Эти и другие подобные уроки привели меня к мысли, что ножницы и клей — не единственные орудия исторического метода. Требовались, мне это было совершенно ясно, достаточно широкие и достаточно научно обоснованные исследования этого типа [типа археологических. — Пер.], и они бы научили нас если не всему, то очень многому в тех областях, само существование которых осталось бы навеки неизвестным историку, полагающемуся только на авторитеты. Мне было ясно также, что их методами можно пользоваться и для того, чтобы исправлять самих авторитетов, когда они ошибаются или искажают истину. И в том, и в другом случае, однако, само представление об историке как о человеке, полностью зависящем от того, что ему сказали его авторитеты, было подорвано.

Всему этому, с тех пор как Буше де Перт{26} начал свои раскопки в гравиевых карьерах, можно было бы научиться и из книг. Задолго до того, как все это пришло мне в голову, оно было известно даже читателям газет. Но мне всегда было трудно учиться чему-то из книг, не говоря уже о газетах.
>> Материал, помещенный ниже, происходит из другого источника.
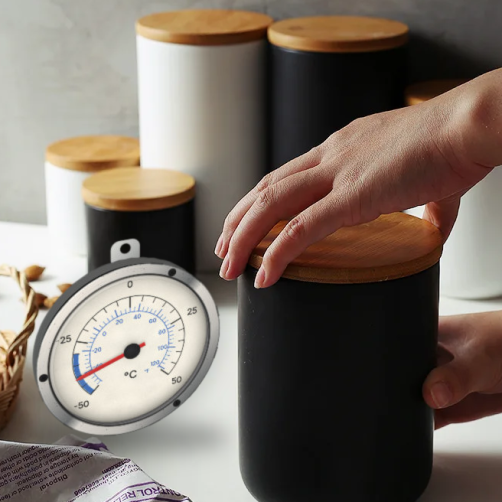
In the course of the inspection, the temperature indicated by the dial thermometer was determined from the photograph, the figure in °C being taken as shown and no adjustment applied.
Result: -40 °C
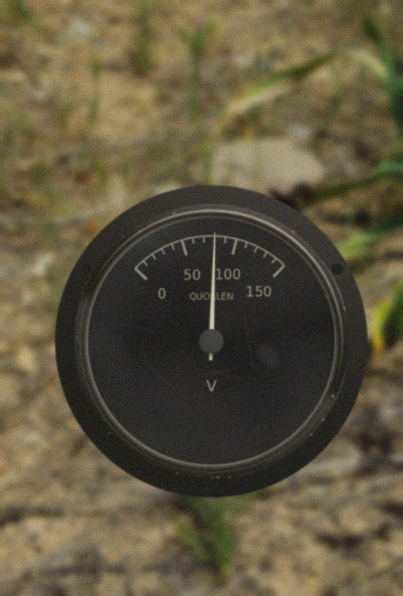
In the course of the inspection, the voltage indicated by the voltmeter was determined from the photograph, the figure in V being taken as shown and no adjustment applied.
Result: 80 V
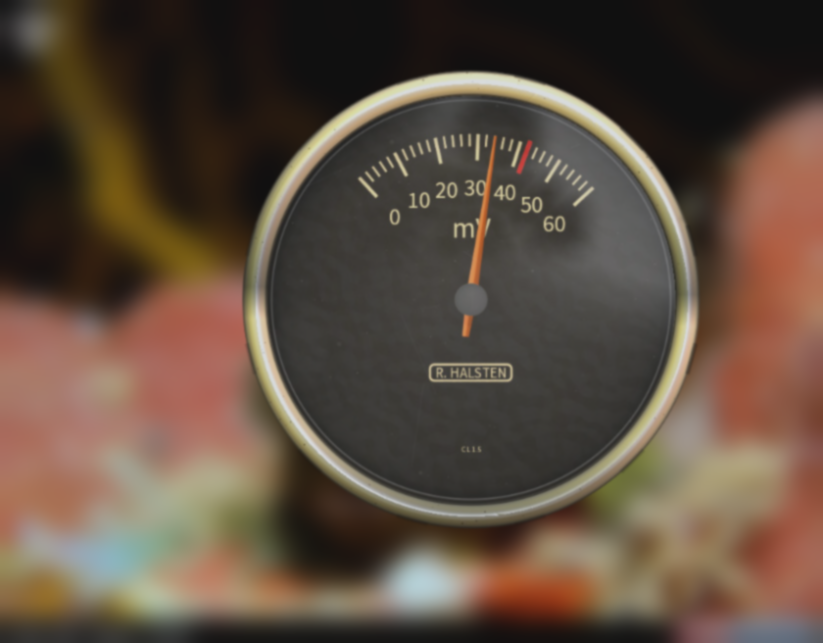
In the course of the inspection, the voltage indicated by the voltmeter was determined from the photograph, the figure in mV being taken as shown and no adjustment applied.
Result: 34 mV
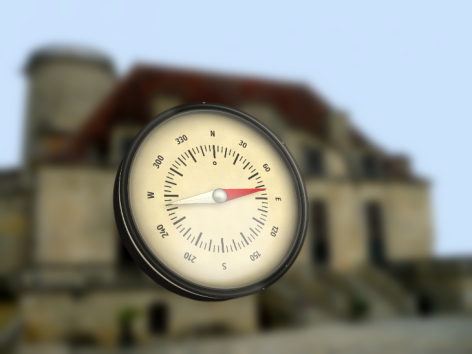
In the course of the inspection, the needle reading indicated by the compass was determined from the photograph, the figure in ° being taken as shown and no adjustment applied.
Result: 80 °
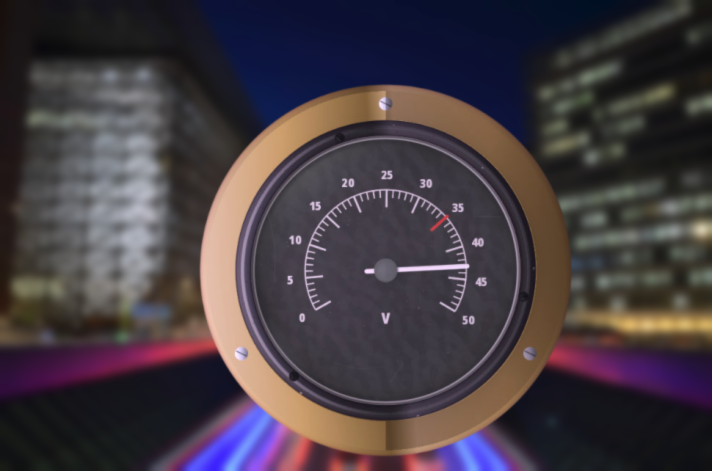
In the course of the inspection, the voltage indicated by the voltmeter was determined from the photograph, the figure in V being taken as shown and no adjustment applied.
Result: 43 V
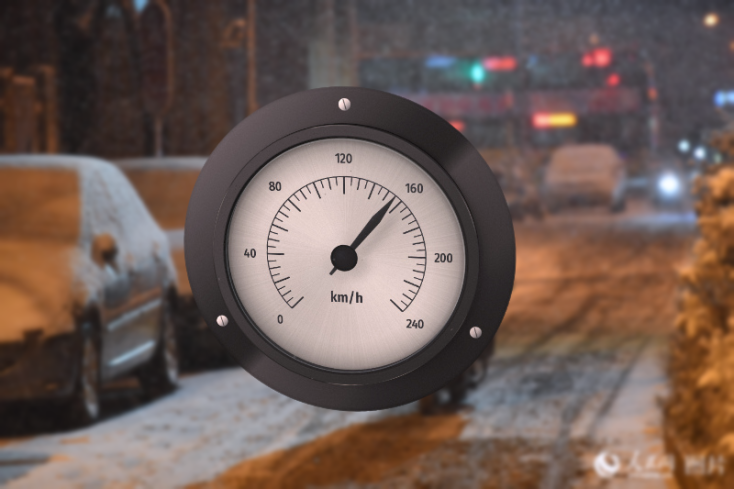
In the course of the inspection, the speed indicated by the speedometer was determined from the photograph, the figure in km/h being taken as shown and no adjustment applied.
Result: 155 km/h
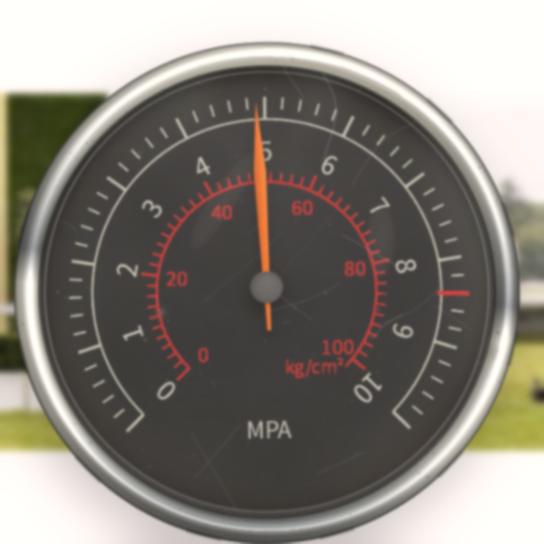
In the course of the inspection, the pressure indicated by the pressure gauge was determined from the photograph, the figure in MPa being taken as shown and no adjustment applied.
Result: 4.9 MPa
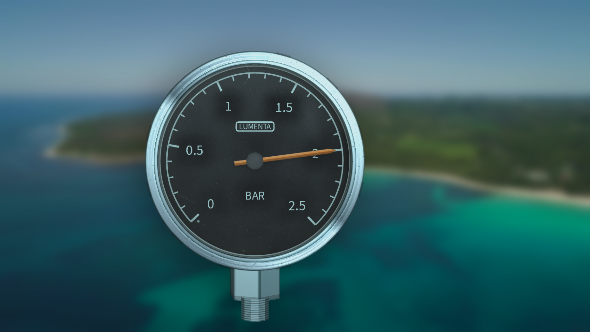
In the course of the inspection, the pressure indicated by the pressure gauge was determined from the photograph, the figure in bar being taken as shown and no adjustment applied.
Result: 2 bar
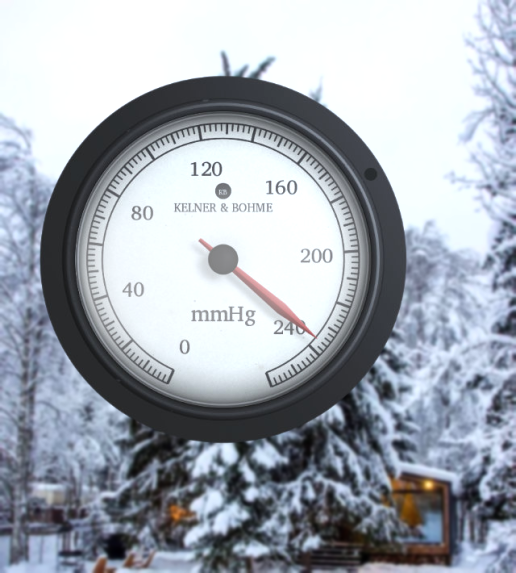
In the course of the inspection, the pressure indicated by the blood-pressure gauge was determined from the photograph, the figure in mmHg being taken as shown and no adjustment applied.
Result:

Когда я читаю статьи моих друзей об их раскопках на средних листах газеты «Таймс» или великолепно иллюстрированное пособие, объясняющее мне правила ухода за мотором определенного типа, мой мозг, очевидно, перестает работать. Но оставьте меня на полчаса на месте раскопок со студентом, который мне скажет, о чем идет речь, или дайте мне в руки мотор с набором инструментов, и дело пойдет веселее. Так и эти идеи об истории, сколь бы элементарными и банальными они ни были, я обрел во всяком случае достаточно солидным образом. Я узнал на собственном опыте, что история — не дело ножниц и клея, что она гораздо больше похожа на то, что Бэкон называл наукой. Историк должен решить, что он точно хочет знать; и если при этом у него нет авторитета, который ответил бы на интересующий его вопрос (а со временем каждый придет к выводу, что таких авторитетов не существует), то ему ничего не останется делать, как найти кусок земли или что-то другое, что в себе скрывает ответ, и добиться ответа любыми доступными ему средствами.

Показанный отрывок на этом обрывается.